YOUR INSTRUCTIONS:
Turn every line of the listing into a JSON list of strings, one string per line, without the blank lines. Leave the pictures out.
-------- LISTED RECORDS --------
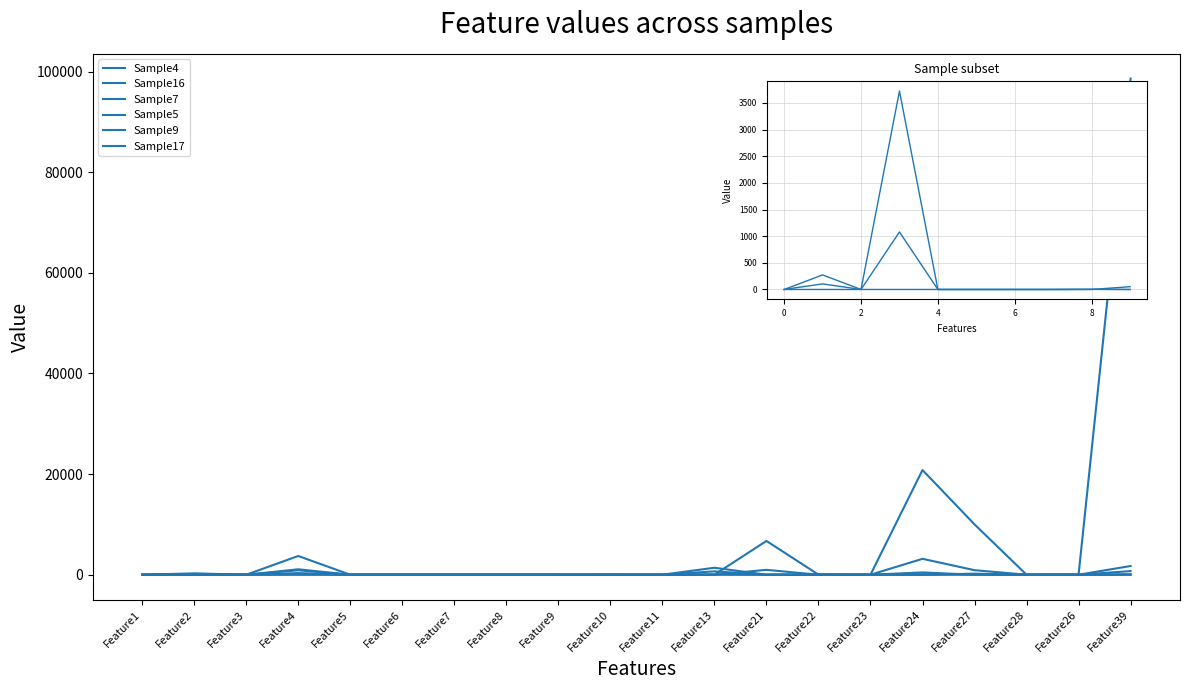

Does the chart have visible grid lines?

No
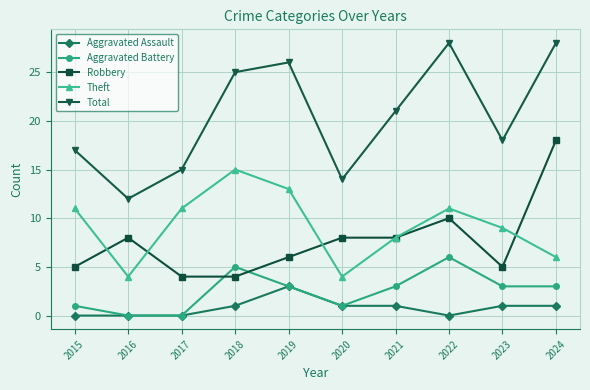

True or false: Aggravated Battery has more than 2 interior local peaks.

False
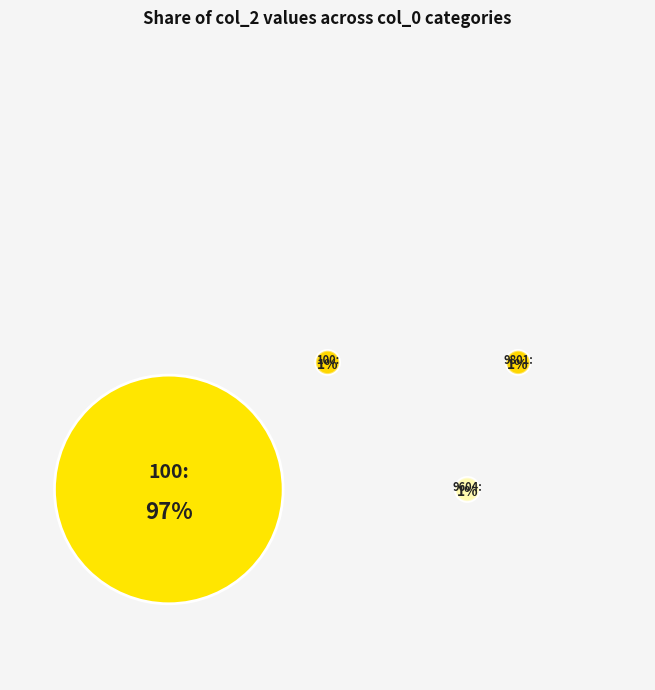

How much of the chart is everything except 9801?

98.9%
--------
REPLY:
[
  "Does the chart have visible grid lines?",
  "No",
  "True or false: Aggravated Battery has more than 2 interior local peaks.",
  "False",
  "How much of the chart is everything except 9801?",
  "98.9%"
]